● Task prompt
Every entry below is to be copied exactly as written.

╭──

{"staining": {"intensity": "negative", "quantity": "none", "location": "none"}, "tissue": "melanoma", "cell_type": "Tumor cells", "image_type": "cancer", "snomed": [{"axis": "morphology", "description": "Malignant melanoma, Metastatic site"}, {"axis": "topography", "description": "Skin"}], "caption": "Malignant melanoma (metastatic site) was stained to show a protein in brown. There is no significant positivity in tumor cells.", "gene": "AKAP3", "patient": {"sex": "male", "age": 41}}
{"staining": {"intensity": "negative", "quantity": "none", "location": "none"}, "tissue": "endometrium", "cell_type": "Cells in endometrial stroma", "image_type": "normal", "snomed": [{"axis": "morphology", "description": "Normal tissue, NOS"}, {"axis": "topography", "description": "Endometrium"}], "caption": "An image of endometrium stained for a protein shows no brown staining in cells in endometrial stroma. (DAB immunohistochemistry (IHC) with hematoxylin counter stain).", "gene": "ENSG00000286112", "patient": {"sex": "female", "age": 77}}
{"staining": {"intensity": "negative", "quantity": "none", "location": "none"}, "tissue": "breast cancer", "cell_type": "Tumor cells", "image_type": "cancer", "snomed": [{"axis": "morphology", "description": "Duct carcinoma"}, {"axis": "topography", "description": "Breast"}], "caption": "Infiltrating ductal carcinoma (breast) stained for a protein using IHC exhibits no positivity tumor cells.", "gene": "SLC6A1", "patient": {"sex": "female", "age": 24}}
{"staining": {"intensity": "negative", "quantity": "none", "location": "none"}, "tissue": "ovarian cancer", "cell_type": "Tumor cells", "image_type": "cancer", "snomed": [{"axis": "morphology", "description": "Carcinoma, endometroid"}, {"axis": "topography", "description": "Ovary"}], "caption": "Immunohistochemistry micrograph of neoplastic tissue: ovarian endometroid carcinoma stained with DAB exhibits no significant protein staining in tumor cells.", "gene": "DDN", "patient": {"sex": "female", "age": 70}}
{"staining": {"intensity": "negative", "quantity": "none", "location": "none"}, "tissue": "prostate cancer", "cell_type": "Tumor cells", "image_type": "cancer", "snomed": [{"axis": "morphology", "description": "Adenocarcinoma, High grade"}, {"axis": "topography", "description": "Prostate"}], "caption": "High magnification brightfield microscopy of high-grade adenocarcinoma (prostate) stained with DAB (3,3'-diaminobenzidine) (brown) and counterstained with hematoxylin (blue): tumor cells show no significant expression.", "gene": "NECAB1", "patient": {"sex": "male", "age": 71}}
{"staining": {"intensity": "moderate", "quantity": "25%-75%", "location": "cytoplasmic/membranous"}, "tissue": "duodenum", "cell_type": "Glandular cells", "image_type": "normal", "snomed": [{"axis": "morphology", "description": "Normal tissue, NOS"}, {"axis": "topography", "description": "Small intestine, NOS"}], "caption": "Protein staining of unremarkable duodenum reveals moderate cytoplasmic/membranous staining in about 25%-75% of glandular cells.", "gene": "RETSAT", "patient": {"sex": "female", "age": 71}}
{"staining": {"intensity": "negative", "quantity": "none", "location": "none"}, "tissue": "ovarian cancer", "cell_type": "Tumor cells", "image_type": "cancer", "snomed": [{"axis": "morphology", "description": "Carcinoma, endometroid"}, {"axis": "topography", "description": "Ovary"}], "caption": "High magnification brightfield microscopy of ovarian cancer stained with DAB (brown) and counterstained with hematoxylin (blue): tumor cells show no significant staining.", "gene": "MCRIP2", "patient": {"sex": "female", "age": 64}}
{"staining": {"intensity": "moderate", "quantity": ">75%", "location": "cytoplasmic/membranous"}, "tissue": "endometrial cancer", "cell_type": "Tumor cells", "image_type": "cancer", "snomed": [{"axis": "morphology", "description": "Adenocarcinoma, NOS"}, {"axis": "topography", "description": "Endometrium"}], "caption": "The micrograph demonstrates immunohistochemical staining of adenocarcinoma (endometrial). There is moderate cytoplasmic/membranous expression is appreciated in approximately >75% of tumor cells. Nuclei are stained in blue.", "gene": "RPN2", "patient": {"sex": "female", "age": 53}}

╰──

● Written answer
{"staining": {"intensity": "negative", "quantity": "none", "location": "none"}, "tissue": "melanoma", "cell_type": "Tumor cells", "image_type": "cancer", "snomed": [{"axis": "morphology", "description": "Malignant melanoma, Metastatic site"}, {"axis": "topography", "description": "Skin"}], "caption": "Malignant melanoma (metastatic site) was stained to show a protein in brown. There is no significant positivity in tumor cells.", "gene": "AKAP3", "patient": {"sex": "male", "age": 41}}
{"staining": {"intensity": "negative", "quantity": "none", "location": "none"}, "tissue": "endometrium", "cell_type": "Cells in endometrial stroma", "image_type": "normal", "snomed": [{"axis": "morphology", "description": "Normal tissue, NOS"}, {"axis": "topography", "description": "Endometrium"}], "caption": "An image of endometrium stained for a protein shows no brown staining in cells in endometrial stroma. (DAB immunohistochemistry (IHC) with hematoxylin counter stain).", "gene": "ENSG00000286112", "patient": {"sex": "female", "age": 77}}
{"staining": {"intensity": "negative", "quantity": "none", "location": "none"}, "tissue": "breast cancer", "cell_type": "Tumor cells", "image_type": "cancer", "snomed": [{"axis": "morphology", "description": "Duct carcinoma"}, {"axis": "topography", "description": "Breast"}], "caption": "Infiltrating ductal carcinoma (breast) stained for a protein using IHC exhibits no positivity tumor cells.", "gene": "SLC6A1", "patient": {"sex": "female", "age": 24}}
{"staining": {"intensity": "negative", "quantity": "none", "location": "none"}, "tissue": "ovarian cancer", "cell_type": "Tumor cells", "image_type": "cancer", "snomed": [{"axis": "morphology", "description": "Carcinoma, endometroid"}, {"axis": "topography", "description": "Ovary"}], "caption": "Immunohistochemistry micrograph of neoplastic tissue: ovarian endometroid carcinoma stained with DAB exhibits no significant protein staining in tumor cells.", "gene": "DDN", "patient": {"sex": "female", "age": 70}}
{"staining": {"intensity": "negative", "quantity": "none", "location": "none"}, "tissue": "prostate cancer", "cell_type": "Tumor cells", "image_type": "cancer", "snomed": [{"axis": "morphology", "description": "Adenocarcinoma, High grade"}, {"axis": "topography", "description": "Prostate"}], "caption": "High magnification brightfield microscopy of high-grade adenocarcinoma (prostate) stained with DAB (3,3'-diaminobenzidine) (brown) and counterstained with hematoxylin (blue): tumor cells show no significant expression.", "gene": "NECAB1", "patient": {"sex": "male", "age": 71}}
{"staining": {"intensity": "moderate", "quantity": "25%-75%", "location": "cytoplasmic/membranous"}, "tissue": "duodenum", "cell_type": "Glandular cells", "image_type": "normal", "snomed": [{"axis": "morphology", "description": "Normal tissue, NOS"}, {"axis": "topography", "description": "Small intestine, NOS"}], "caption": "Protein staining of unremarkable duodenum reveals moderate cytoplasmic/membranous staining in about 25%-75% of glandular cells.", "gene": "RETSAT", "patient": {"sex": "female", "age": 71}}
{"staining": {"intensity": "negative", "quantity": "none", "location": "none"}, "tissue": "ovarian cancer", "cell_type": "Tumor cells", "image_type": "cancer", "snomed": [{"axis": "morphology", "description": "Carcinoma, endometroid"}, {"axis": "topography", "description": "Ovary"}], "caption": "High magnification brightfield microscopy of ovarian cancer stained with DAB (brown) and counterstained with hematoxylin (blue): tumor cells show no significant staining.", "gene": "MCRIP2", "patient": {"sex": "female", "age": 64}}
{"staining": {"intensity": "moderate", "quantity": ">75%", "location": "cytoplasmic/membranous"}, "tissue": "endometrial cancer", "cell_type": "Tumor cells", "image_type": "cancer", "snomed": [{"axis": "morphology", "description": "Adenocarcinoma, NOS"}, {"axis": "topography", "description": "Endometrium"}], "caption": "The micrograph demonstrates immunohistochemical staining of adenocarcinoma (endometrial). There is moderate cytoplasmic/membranous expression is appreciated in approximately >75% of tumor cells. Nuclei are stained in blue.", "gene": "RPN2", "patient": {"sex": "female", "age": 53}}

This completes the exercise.